WHAT IS BEING ASKED —
First find the line with "Применение ИИ для" in the entries below, then set down exactly every line through the line with "Архивные листы (43-75)", that line included.

BEGIN GIVEN RECORDS

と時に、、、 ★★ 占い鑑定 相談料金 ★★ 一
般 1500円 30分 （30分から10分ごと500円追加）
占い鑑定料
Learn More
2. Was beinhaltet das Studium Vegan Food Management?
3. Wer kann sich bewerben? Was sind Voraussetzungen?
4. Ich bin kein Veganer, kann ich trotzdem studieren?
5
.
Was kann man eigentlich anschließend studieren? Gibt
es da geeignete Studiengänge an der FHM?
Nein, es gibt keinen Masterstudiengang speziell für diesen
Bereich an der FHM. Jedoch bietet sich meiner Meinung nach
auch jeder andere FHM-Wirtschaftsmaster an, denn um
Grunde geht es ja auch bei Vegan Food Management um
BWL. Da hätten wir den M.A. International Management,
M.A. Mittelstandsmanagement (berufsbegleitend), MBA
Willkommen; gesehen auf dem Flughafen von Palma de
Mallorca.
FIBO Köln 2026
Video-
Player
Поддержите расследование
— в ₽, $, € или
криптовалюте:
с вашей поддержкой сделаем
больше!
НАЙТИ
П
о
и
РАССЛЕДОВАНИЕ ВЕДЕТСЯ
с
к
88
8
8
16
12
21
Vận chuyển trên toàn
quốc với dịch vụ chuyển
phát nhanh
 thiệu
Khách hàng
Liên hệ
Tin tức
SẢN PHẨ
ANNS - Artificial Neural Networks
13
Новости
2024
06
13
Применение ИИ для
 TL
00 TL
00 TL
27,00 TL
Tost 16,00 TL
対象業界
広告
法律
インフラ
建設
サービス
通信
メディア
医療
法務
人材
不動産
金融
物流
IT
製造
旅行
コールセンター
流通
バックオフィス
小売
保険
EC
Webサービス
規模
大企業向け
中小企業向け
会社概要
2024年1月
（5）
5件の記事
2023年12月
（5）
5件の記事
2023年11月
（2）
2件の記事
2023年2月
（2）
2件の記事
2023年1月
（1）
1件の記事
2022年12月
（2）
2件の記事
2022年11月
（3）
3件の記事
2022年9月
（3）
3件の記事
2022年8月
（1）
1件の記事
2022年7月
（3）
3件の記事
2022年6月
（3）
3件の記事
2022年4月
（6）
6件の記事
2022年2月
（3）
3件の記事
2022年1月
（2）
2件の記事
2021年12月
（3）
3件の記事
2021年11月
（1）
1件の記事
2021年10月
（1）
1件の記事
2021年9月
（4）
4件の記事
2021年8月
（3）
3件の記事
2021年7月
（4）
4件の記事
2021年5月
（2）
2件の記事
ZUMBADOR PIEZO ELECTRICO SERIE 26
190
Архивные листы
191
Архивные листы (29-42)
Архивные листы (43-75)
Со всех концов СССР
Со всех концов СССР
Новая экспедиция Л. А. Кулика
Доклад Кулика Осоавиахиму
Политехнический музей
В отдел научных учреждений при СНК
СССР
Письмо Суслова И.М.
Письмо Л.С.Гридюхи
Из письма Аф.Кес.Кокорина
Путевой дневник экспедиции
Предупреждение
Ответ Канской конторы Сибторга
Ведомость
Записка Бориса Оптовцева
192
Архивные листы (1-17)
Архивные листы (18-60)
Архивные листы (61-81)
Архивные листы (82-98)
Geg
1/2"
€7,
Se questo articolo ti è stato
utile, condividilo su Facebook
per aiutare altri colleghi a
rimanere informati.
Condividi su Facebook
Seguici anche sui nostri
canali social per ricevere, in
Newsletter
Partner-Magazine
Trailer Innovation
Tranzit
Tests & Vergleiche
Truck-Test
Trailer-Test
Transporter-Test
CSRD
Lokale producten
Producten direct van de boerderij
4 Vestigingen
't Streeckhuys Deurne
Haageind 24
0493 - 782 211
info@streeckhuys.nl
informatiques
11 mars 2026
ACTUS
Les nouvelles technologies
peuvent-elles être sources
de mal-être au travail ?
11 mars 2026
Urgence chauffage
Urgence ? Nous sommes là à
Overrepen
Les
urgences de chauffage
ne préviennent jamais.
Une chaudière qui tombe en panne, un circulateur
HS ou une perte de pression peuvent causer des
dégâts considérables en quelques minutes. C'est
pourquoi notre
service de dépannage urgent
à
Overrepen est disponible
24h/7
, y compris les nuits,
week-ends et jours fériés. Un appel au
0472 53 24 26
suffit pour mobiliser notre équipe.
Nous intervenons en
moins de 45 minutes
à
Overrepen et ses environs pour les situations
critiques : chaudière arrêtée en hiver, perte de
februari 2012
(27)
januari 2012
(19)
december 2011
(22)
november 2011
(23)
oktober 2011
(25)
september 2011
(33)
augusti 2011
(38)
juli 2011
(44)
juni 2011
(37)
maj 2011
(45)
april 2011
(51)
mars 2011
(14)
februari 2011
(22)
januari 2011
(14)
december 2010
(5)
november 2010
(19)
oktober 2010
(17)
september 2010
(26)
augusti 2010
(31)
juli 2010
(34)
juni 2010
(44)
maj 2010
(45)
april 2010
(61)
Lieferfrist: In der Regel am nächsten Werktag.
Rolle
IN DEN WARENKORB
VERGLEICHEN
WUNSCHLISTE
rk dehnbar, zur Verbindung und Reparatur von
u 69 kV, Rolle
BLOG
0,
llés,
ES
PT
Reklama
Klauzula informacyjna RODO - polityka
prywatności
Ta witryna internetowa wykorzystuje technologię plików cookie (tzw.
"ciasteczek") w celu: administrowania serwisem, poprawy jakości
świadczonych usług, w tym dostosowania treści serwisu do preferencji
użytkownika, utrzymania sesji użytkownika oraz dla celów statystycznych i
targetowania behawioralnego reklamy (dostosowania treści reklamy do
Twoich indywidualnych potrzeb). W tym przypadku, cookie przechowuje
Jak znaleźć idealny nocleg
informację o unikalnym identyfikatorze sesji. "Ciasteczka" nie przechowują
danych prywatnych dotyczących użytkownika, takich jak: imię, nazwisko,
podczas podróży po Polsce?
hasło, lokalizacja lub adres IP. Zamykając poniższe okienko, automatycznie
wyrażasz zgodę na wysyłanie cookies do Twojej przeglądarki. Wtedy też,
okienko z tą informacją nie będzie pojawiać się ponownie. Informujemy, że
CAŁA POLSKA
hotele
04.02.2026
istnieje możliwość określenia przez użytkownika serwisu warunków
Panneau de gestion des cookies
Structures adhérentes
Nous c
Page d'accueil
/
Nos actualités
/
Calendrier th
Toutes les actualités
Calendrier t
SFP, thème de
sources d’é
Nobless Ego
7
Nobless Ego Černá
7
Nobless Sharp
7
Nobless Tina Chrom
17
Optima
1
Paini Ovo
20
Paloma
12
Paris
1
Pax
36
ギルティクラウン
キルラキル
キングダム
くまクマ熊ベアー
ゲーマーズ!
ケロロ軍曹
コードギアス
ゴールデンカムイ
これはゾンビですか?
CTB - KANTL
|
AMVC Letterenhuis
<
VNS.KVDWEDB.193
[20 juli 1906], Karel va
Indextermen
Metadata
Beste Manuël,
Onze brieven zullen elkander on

END GIVEN RECORDS

THE COMPLETED TASK —
Применение ИИ для
 TL
00 TL
00 TL
27,00 TL
Tost 16,00 TL
対象業界
広告
法律
インフラ
建設
サービス
通信
メディア
医療
法務
人材
不動産
金融
物流
IT
製造
旅行
コールセンター
流通
バックオフィス
小売
保険
EC
Webサービス
規模
大企業向け
中小企業向け
会社概要
2024年1月
（5）
5件の記事
2023年12月
（5）
5件の記事
2023年11月
（2）
2件の記事
2023年2月
（2）
2件の記事
2023年1月
（1）
1件の記事
2022年12月
（2）
2件の記事
2022年11月
（3）
3件の記事
2022年9月
（3）
3件の記事
2022年8月
（1）
1件の記事
2022年7月
（3）
3件の記事
2022年6月
（3）
3件の記事
2022年4月
（6）
6件の記事
2022年2月
（3）
3件の記事
2022年1月
（2）
2件の記事
2021年12月
（3）
3件の記事
2021年11月
（1）
1件の記事
2021年10月
（1）
1件の記事
2021年9月
（4）
4件の記事
2021年8月
（3）
3件の記事
2021年7月
（4）
4件の記事
2021年5月
（2）
2件の記事
ZUMBADOR PIEZO ELECTRICO SERIE 26
190
Архивные листы
191
Архивные листы (29-42)
Архивные листы (43-75)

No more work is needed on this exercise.